Regarding security management for the entire group, Hayashida said, "If we set up a proxy server at each branch, we would also incur implementation and management costs for each branch. Most branches do not have a dedicated IT team, so the burden on each branch would increase. If we use Zscaler to centrally manage security at the parent bank, we can implement unified measures across the entire group while keeping costs down."
The Bank of Saga also evaluated the benefits of introducing zero trust security, such as secure remote work. Creating a secure, mobile-friendly environment, including cloud services such as Microsoft 365, will change the way people work and communicate. "Just being able to hold online meetings from anywhere can reduce travel time, transportation costs, and other expenses," said Hayashida.

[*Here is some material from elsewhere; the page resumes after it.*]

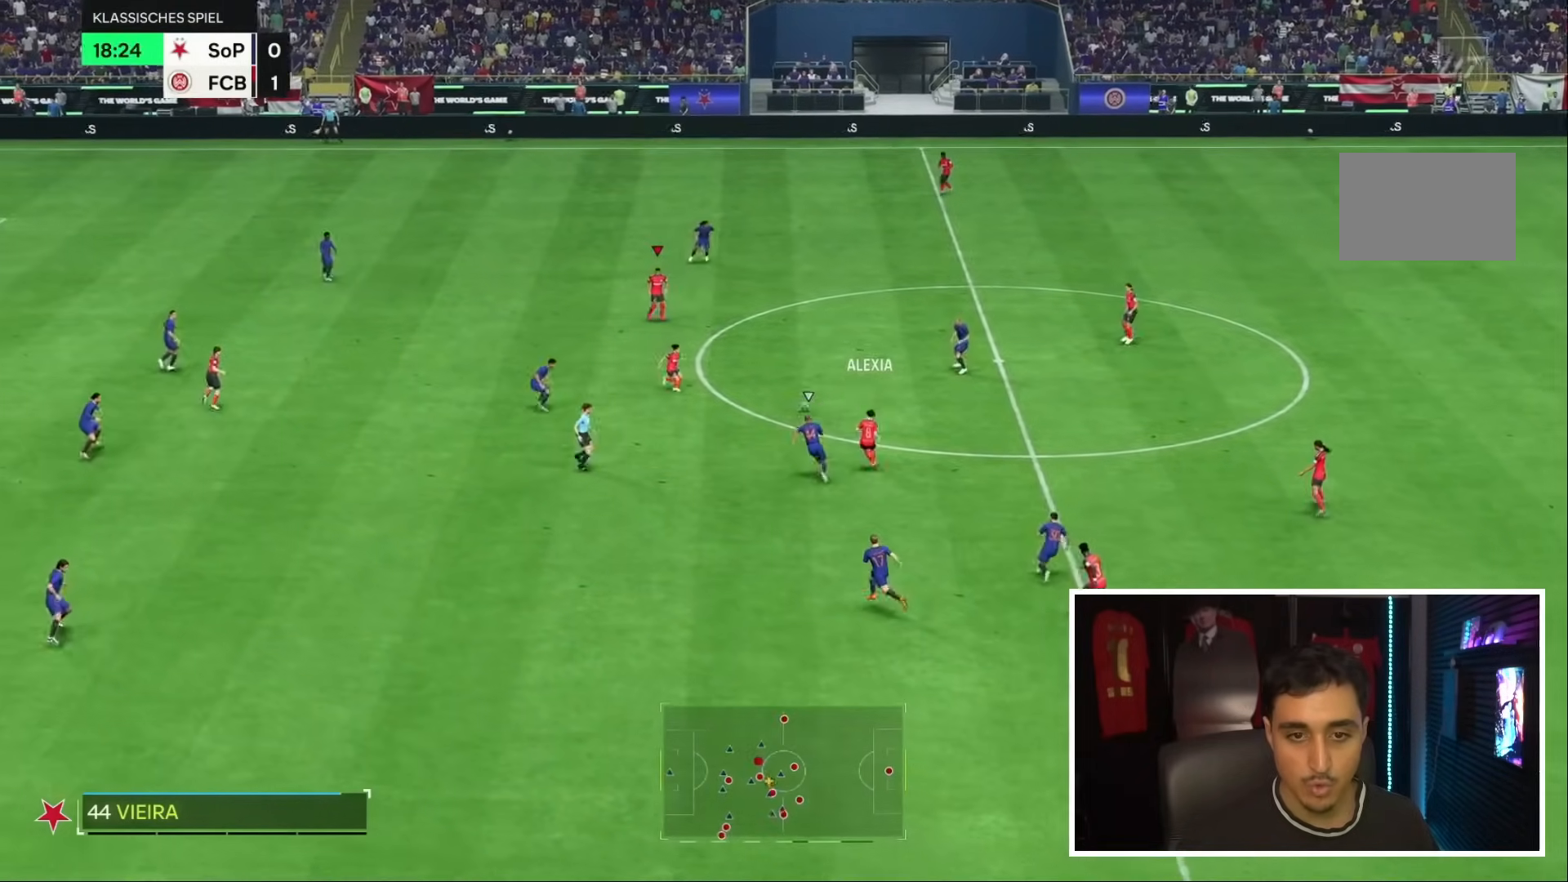
{"buttons": [], "left_stick": "up", "right_stick": "center", "events": [[300, "R1", "up"], [300, "left_stick", "up-left"], [500, "left_stick", "up"]]}
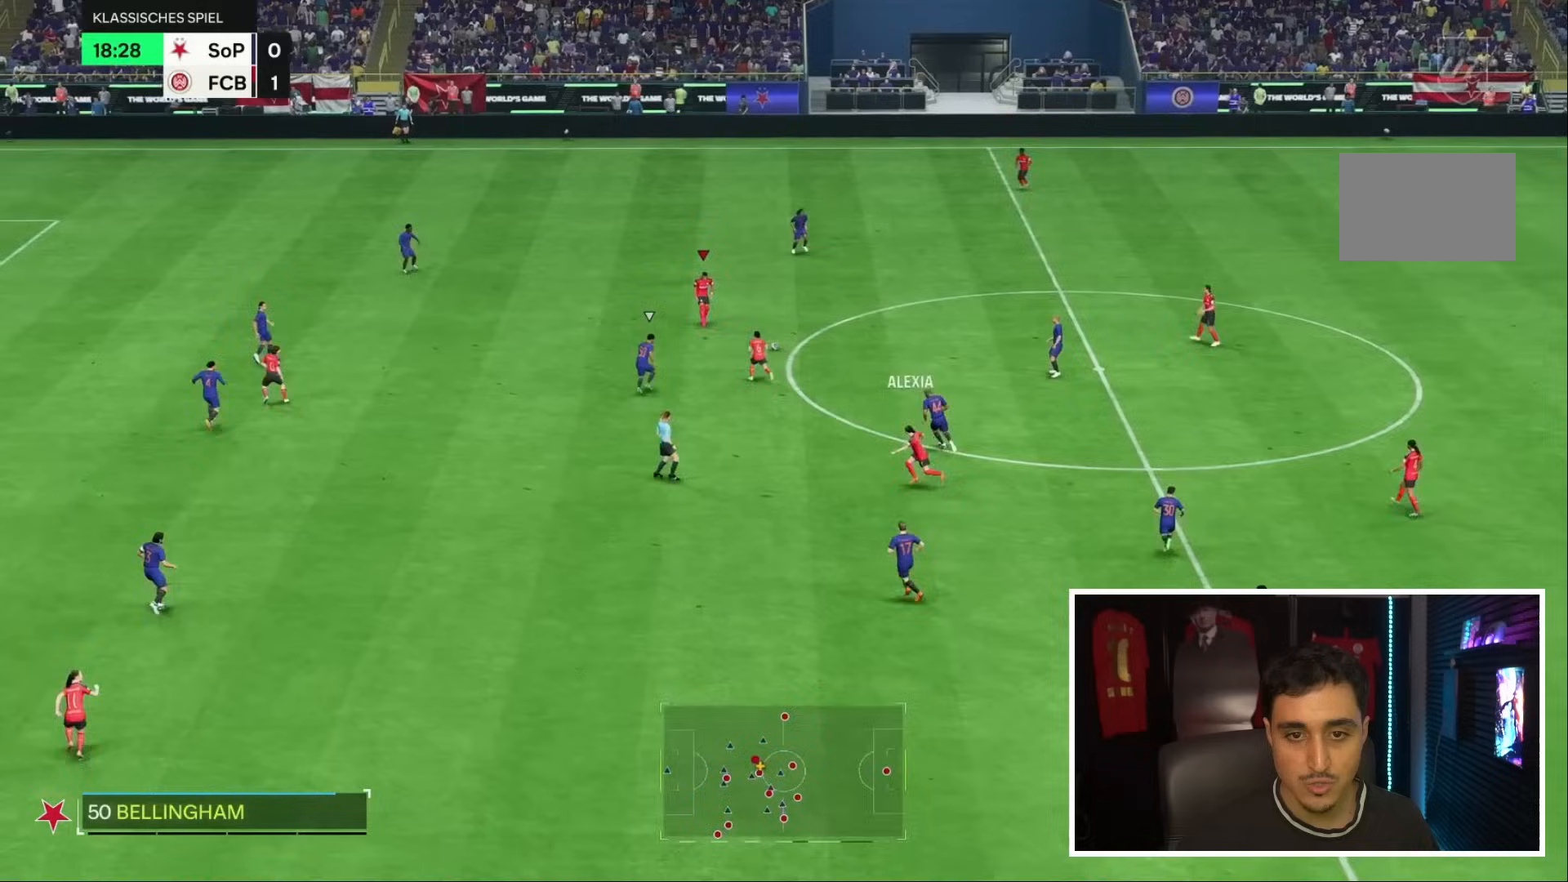
{"buttons": [], "left_stick": "up", "right_stick": "center", "events": []}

Even if security measures incur costs, those are outweighed by benefits and cost savings elsewhere.
Enhancing trust with reliable access control
In early 2022, the Bank of Saga began to gradually distribute PCs with the Zscaler Client Connector™ agent installed, aiming to have a zero trust security system in place by mid-2023. "Because it is a cloud-based solution, we were able to build the system in a short period of time," said Hayashida. "From spring 2023, we will enter the actual usage phase with 1,800 licenses."
As the Zscaler rollout progresses, Hayashida points to support for single sign-on (SSO) as a key to user convenience. "The Bank of Saga uses HENNGE One IdP Edition for SSO. Zscaler can use SSO linked to HENNGE One, so bank employees can log in to Zscaler without even thinking about it, and access private information using the same screen operations they used to log in to Microsoft 365," he said.
"I feel that the cloud-based Zscaler Zero Trust Exchange offers great advantages, as it does not require hardware or software updates like on-premises solutions and can be used while expanding functions nonstop," Hayashida said. From now on, as the Bank of Saga provides value to solve local issues, Zscaler will support digital transformation as the security infrastructure.